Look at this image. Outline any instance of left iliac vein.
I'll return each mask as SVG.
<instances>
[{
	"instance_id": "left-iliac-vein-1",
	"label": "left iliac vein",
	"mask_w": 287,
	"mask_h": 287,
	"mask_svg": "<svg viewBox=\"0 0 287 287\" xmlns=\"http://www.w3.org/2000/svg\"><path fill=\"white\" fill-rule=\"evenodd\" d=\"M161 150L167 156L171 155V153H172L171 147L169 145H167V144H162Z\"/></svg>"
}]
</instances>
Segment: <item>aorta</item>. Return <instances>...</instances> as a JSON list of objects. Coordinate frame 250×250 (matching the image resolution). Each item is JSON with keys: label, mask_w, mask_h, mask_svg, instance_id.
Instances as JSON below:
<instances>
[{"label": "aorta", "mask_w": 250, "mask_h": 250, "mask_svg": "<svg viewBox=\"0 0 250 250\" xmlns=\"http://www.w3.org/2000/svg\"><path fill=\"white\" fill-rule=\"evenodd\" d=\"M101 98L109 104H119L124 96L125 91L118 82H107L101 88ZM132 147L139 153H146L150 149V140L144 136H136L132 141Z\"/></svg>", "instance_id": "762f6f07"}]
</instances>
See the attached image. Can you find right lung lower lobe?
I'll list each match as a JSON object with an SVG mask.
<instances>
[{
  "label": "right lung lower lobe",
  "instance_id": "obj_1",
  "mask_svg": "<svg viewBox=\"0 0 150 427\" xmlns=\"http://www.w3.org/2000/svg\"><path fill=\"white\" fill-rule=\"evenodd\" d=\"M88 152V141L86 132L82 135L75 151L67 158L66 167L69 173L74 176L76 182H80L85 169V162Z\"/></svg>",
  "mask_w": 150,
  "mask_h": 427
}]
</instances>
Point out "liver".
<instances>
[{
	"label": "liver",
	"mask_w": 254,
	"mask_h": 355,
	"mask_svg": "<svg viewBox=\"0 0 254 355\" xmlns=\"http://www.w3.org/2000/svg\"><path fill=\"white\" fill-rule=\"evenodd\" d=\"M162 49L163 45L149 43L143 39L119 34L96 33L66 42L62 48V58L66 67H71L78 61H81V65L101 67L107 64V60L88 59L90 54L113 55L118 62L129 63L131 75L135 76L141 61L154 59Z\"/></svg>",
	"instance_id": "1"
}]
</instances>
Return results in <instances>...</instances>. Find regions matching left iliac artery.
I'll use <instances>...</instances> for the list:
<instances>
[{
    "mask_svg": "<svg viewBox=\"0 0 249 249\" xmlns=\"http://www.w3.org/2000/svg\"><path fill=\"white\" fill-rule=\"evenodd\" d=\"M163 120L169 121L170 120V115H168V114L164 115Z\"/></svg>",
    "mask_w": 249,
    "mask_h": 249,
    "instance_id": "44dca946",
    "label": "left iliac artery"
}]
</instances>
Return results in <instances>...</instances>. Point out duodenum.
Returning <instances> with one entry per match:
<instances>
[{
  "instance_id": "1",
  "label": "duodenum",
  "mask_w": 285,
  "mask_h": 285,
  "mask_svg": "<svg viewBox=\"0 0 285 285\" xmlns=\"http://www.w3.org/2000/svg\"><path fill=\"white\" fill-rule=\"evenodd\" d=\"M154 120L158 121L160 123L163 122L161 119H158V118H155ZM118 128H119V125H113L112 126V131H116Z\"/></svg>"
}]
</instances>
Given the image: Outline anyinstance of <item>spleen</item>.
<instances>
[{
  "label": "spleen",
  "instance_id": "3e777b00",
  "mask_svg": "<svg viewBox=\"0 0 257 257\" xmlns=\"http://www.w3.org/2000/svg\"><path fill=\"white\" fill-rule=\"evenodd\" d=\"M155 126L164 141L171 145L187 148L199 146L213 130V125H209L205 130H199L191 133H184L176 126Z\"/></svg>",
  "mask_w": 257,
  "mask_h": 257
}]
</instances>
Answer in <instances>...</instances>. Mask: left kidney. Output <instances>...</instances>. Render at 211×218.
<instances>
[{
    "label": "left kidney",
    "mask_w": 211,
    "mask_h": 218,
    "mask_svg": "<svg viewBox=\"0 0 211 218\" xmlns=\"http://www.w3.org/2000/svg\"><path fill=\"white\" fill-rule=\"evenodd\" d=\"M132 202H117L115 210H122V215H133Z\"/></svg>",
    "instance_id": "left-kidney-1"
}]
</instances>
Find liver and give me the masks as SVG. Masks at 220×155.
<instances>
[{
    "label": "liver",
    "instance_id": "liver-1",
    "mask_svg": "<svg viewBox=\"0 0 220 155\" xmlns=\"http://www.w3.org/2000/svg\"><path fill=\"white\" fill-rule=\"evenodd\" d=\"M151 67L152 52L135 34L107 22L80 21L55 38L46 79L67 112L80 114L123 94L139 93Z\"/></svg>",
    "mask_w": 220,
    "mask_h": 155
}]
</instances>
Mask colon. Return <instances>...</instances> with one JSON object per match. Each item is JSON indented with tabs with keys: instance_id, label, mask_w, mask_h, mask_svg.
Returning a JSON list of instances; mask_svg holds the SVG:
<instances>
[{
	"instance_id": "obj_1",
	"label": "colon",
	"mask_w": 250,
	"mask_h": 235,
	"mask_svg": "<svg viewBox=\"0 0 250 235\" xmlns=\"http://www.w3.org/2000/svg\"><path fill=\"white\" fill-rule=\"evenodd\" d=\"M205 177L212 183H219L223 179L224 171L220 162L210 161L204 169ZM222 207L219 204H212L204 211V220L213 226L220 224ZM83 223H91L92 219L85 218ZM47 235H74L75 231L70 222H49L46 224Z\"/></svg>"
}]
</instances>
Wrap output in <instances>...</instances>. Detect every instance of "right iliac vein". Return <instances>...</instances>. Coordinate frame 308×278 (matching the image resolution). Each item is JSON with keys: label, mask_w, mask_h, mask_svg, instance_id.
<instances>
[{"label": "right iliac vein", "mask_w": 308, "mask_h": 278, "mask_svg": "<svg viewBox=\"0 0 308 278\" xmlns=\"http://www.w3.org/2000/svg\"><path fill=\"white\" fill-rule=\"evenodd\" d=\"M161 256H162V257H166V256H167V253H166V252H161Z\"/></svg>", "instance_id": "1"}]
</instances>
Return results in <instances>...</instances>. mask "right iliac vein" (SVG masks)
****************************************
[YOUR GOAL]
Reproduce every entry above verbatim, keeping each character, line break, and tag unchanged.

[THE COMPLETED TASK]
Look at this image. Outline any instance of left iliac vein.
I'll return each mask as SVG.
<instances>
[{
	"instance_id": "left-iliac-vein-1",
	"label": "left iliac vein",
	"mask_w": 287,
	"mask_h": 287,
	"mask_svg": "<svg viewBox=\"0 0 287 287\" xmlns=\"http://www.w3.org/2000/svg\"><path fill=\"white\" fill-rule=\"evenodd\" d=\"M161 150L167 156L171 155V153H172L171 147L169 145H167V144H162Z\"/></svg>"
}]
</instances>
Segment: <item>aorta</item>. Return <instances>...</instances> as a JSON list of objects. Coordinate frame 250×250 (matching the image resolution). Each item is JSON with keys: label, mask_w, mask_h, mask_svg, instance_id.
Instances as JSON below:
<instances>
[{"label": "aorta", "mask_w": 250, "mask_h": 250, "mask_svg": "<svg viewBox=\"0 0 250 250\" xmlns=\"http://www.w3.org/2000/svg\"><path fill=\"white\" fill-rule=\"evenodd\" d=\"M101 98L109 104H119L124 96L125 91L118 82H107L101 88ZM132 147L139 153H146L150 149V140L144 136H136L132 141Z\"/></svg>", "instance_id": "762f6f07"}]
</instances>
See the attached image. Can you find right lung lower lobe?
I'll list each match as a JSON object with an SVG mask.
<instances>
[{
  "label": "right lung lower lobe",
  "instance_id": "obj_1",
  "mask_svg": "<svg viewBox=\"0 0 150 427\" xmlns=\"http://www.w3.org/2000/svg\"><path fill=\"white\" fill-rule=\"evenodd\" d=\"M88 152V141L86 132L82 135L75 151L67 158L66 167L69 173L74 176L76 182H80L85 169V162Z\"/></svg>",
  "mask_w": 150,
  "mask_h": 427
}]
</instances>
Point out "liver".
<instances>
[{
	"label": "liver",
	"mask_w": 254,
	"mask_h": 355,
	"mask_svg": "<svg viewBox=\"0 0 254 355\" xmlns=\"http://www.w3.org/2000/svg\"><path fill=\"white\" fill-rule=\"evenodd\" d=\"M162 49L163 45L149 43L143 39L119 34L96 33L66 42L62 48V58L66 67H71L78 61H81V65L101 67L107 64V60L88 59L90 54L113 55L118 62L129 63L131 75L135 76L141 61L154 59Z\"/></svg>",
	"instance_id": "1"
}]
</instances>
Return results in <instances>...</instances>. Find regions matching left iliac artery.
I'll use <instances>...</instances> for the list:
<instances>
[{
    "mask_svg": "<svg viewBox=\"0 0 249 249\" xmlns=\"http://www.w3.org/2000/svg\"><path fill=\"white\" fill-rule=\"evenodd\" d=\"M163 120L169 121L170 120V115H168V114L164 115Z\"/></svg>",
    "mask_w": 249,
    "mask_h": 249,
    "instance_id": "44dca946",
    "label": "left iliac artery"
}]
</instances>
Return results in <instances>...</instances>. Point out duodenum.
Returning <instances> with one entry per match:
<instances>
[{
  "instance_id": "1",
  "label": "duodenum",
  "mask_w": 285,
  "mask_h": 285,
  "mask_svg": "<svg viewBox=\"0 0 285 285\" xmlns=\"http://www.w3.org/2000/svg\"><path fill=\"white\" fill-rule=\"evenodd\" d=\"M154 120L158 121L160 123L163 122L161 119H158V118H155ZM118 128H119V125H113L112 126V131H116Z\"/></svg>"
}]
</instances>
Given the image: Outline anyinstance of <item>spleen</item>.
<instances>
[{
  "label": "spleen",
  "instance_id": "3e777b00",
  "mask_svg": "<svg viewBox=\"0 0 257 257\" xmlns=\"http://www.w3.org/2000/svg\"><path fill=\"white\" fill-rule=\"evenodd\" d=\"M155 126L164 141L171 145L187 148L199 146L213 130V125H209L205 130H199L191 133H184L176 126Z\"/></svg>",
  "mask_w": 257,
  "mask_h": 257
}]
</instances>
Answer in <instances>...</instances>. Mask: left kidney. Output <instances>...</instances>. Render at 211×218.
<instances>
[{
    "label": "left kidney",
    "mask_w": 211,
    "mask_h": 218,
    "mask_svg": "<svg viewBox=\"0 0 211 218\" xmlns=\"http://www.w3.org/2000/svg\"><path fill=\"white\" fill-rule=\"evenodd\" d=\"M132 202H117L115 210H122V215H133Z\"/></svg>",
    "instance_id": "left-kidney-1"
}]
</instances>
Find liver and give me the masks as SVG. Masks at 220×155.
<instances>
[{
    "label": "liver",
    "instance_id": "liver-1",
    "mask_svg": "<svg viewBox=\"0 0 220 155\" xmlns=\"http://www.w3.org/2000/svg\"><path fill=\"white\" fill-rule=\"evenodd\" d=\"M151 67L152 52L135 34L107 22L80 21L55 38L46 79L67 112L80 114L123 94L139 93Z\"/></svg>",
    "mask_w": 220,
    "mask_h": 155
}]
</instances>
Mask colon. Return <instances>...</instances> with one JSON object per match. Each item is JSON indented with tabs with keys: instance_id, label, mask_w, mask_h, mask_svg.
Returning a JSON list of instances; mask_svg holds the SVG:
<instances>
[{
	"instance_id": "obj_1",
	"label": "colon",
	"mask_w": 250,
	"mask_h": 235,
	"mask_svg": "<svg viewBox=\"0 0 250 235\" xmlns=\"http://www.w3.org/2000/svg\"><path fill=\"white\" fill-rule=\"evenodd\" d=\"M205 177L212 183H219L223 179L224 171L220 162L210 161L204 169ZM222 207L219 204H212L204 211V220L213 226L220 224ZM83 223H91L92 219L85 218ZM47 235H74L75 231L70 222H49L46 224Z\"/></svg>"
}]
</instances>
Wrap output in <instances>...</instances>. Detect every instance of "right iliac vein". Return <instances>...</instances>. Coordinate frame 308×278 (matching the image resolution). Each item is JSON with keys: label, mask_w, mask_h, mask_svg, instance_id.
<instances>
[{"label": "right iliac vein", "mask_w": 308, "mask_h": 278, "mask_svg": "<svg viewBox=\"0 0 308 278\" xmlns=\"http://www.w3.org/2000/svg\"><path fill=\"white\" fill-rule=\"evenodd\" d=\"M161 256H162V257H166V256H167V253H166V252H161Z\"/></svg>", "instance_id": "1"}]
</instances>
Return results in <instances>...</instances>. mask "right iliac vein" (SVG masks)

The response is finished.